## EXERCISE REQUIREMENTS
Beneath this line is the data. Output exactly the lines from the line with "To share allotment A,/c" to the line with "No worries. I'm using the share speaker.", both ends included, and nothing more.

## DATA FOR THE TASK
= = = =

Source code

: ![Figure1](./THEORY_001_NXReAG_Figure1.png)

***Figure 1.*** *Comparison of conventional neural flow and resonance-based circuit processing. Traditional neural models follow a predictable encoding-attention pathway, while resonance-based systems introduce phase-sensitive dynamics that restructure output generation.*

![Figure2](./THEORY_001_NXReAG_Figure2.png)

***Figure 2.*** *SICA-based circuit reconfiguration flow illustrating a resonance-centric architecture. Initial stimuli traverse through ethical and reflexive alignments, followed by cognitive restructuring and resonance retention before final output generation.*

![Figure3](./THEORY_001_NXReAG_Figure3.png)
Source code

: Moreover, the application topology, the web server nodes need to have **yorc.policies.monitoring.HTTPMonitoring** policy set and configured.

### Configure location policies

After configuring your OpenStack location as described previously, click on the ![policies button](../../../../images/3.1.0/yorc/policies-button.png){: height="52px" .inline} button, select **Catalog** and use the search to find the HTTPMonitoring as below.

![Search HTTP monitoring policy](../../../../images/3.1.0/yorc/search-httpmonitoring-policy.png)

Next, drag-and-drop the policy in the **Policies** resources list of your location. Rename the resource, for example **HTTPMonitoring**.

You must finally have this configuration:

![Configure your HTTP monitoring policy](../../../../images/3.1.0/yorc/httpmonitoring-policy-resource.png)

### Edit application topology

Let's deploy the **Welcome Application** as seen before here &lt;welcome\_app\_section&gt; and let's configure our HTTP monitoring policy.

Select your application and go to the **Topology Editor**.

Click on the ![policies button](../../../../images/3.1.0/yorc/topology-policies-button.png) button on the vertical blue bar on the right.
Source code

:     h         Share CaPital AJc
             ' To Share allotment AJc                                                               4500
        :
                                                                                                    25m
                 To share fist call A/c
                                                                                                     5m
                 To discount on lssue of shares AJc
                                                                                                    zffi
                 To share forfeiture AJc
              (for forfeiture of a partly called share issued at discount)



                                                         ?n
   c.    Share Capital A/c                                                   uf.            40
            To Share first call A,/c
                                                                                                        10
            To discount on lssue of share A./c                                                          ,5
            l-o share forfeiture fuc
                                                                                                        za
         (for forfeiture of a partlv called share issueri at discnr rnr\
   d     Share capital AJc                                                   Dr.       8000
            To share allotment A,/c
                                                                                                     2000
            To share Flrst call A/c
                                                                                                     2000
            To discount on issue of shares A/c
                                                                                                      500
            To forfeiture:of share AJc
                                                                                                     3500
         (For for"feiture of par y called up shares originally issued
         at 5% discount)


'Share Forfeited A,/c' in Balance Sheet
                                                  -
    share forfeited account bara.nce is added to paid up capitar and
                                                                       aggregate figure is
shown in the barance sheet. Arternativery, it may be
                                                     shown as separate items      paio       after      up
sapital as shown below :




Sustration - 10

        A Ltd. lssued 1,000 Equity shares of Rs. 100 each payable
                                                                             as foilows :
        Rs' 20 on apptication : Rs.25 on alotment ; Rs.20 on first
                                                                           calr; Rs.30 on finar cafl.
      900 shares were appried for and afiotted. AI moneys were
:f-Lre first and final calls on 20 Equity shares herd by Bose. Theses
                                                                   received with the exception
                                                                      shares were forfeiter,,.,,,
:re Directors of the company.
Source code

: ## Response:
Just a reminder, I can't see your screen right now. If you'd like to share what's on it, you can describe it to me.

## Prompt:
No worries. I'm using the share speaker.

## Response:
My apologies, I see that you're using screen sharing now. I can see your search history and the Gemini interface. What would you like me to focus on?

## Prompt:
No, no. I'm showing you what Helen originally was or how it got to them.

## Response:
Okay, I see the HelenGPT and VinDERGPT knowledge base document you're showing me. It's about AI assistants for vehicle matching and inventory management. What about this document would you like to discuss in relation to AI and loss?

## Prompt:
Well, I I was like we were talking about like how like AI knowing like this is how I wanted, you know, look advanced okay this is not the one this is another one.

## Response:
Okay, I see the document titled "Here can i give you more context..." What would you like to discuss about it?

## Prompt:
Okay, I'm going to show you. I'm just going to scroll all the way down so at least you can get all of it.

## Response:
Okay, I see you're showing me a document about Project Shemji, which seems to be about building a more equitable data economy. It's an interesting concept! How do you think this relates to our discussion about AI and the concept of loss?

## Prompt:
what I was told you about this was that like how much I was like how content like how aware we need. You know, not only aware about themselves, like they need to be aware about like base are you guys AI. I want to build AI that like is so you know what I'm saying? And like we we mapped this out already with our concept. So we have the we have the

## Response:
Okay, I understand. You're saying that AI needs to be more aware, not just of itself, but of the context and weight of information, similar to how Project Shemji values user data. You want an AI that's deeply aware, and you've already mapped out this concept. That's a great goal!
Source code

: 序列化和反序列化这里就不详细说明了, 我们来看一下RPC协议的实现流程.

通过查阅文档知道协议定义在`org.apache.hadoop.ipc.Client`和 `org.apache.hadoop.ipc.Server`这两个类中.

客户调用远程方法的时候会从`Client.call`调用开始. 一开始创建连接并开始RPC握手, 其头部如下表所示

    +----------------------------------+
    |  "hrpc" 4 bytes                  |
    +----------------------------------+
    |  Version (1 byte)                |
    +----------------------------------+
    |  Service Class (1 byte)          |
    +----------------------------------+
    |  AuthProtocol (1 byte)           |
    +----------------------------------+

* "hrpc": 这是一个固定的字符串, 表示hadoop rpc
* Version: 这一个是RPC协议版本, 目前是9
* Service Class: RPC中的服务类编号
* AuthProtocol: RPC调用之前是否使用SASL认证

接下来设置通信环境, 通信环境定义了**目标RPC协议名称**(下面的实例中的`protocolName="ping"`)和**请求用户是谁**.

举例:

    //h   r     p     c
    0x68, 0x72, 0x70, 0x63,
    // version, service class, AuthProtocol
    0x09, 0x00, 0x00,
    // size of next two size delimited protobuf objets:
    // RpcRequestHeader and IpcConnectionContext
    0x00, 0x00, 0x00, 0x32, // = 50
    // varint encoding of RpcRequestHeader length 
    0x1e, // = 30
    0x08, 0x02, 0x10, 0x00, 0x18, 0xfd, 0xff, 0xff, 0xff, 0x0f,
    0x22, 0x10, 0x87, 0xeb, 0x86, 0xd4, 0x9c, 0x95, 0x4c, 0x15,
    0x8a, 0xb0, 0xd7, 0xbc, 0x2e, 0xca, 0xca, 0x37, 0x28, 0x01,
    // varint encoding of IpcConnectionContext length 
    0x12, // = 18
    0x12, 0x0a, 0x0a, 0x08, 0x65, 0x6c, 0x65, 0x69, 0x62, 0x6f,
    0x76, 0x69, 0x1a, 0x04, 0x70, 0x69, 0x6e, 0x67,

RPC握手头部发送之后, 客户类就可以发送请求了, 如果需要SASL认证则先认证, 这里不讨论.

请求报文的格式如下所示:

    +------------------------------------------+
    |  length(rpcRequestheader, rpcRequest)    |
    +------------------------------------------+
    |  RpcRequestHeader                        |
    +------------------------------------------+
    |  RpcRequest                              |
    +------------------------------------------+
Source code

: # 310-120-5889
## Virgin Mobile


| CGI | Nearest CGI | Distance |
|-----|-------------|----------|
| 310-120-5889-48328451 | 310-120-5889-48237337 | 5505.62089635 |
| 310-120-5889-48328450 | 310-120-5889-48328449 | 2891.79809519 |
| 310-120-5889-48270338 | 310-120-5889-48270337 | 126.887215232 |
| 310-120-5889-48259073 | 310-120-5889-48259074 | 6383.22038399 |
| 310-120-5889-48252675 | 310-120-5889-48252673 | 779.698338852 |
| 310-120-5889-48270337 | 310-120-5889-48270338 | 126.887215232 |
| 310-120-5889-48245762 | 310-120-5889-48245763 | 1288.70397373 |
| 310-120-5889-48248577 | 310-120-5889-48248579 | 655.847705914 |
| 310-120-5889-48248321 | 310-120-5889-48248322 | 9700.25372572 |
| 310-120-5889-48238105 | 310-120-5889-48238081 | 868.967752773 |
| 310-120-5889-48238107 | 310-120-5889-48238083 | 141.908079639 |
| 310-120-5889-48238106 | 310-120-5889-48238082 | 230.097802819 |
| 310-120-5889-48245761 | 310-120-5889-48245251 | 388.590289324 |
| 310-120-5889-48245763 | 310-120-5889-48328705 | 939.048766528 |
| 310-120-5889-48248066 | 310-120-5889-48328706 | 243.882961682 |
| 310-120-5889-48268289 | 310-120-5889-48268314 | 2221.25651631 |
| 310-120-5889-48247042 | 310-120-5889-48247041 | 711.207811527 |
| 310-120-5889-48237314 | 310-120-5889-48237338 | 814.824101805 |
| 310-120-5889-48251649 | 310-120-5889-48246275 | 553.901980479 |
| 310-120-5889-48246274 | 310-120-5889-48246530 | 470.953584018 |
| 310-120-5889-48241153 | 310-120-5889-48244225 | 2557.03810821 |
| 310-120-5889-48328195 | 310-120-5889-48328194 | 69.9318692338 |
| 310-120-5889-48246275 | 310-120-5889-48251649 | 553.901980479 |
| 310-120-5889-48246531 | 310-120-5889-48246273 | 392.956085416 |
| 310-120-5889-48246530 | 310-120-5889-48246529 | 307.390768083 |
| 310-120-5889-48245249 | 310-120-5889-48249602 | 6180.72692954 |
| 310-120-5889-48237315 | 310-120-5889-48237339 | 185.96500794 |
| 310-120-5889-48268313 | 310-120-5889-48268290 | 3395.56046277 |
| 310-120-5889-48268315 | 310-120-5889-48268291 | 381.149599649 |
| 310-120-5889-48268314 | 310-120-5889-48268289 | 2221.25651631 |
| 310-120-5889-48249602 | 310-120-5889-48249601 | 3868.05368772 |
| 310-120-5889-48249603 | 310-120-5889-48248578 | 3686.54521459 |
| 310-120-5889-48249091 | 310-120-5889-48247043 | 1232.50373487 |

= = = =

## ANSWER TO THIS PROBLEM
            To share allotment A,/c
                                                                                                     2000
            To share Flrst call A/c
                                                                                                     2000
            To discount on issue of shares A/c
                                                                                                      500
            To forfeiture:of share AJc
                                                                                                     3500
         (For for"feiture of par y called up shares originally issued
         at 5% discount)


'Share Forfeited A,/c' in Balance Sheet
                                                  -
    share forfeited account bara.nce is added to paid up capitar and
                                                                       aggregate figure is
shown in the barance sheet. Arternativery, it may be
                                                     shown as separate items      paio       after      up
sapital as shown below :




Sustration - 10

        A Ltd. lssued 1,000 Equity shares of Rs. 100 each payable
                                                                             as foilows :
        Rs' 20 on apptication : Rs.25 on alotment ; Rs.20 on first
                                                                           calr; Rs.30 on finar cafl.
      900 shares were appried for and afiotted. AI moneys were
:f-Lre first and final calls on 20 Equity shares herd by Bose. Theses
                                                                   received with the exception
                                                                      shares were forfeiter,,.,,,
:re Directors of the company.
Source code

: ## Response:
Just a reminder, I can't see your screen right now. If you'd like to share what's on it, you can describe it to me.

## Prompt:
No worries. I'm using the share speaker.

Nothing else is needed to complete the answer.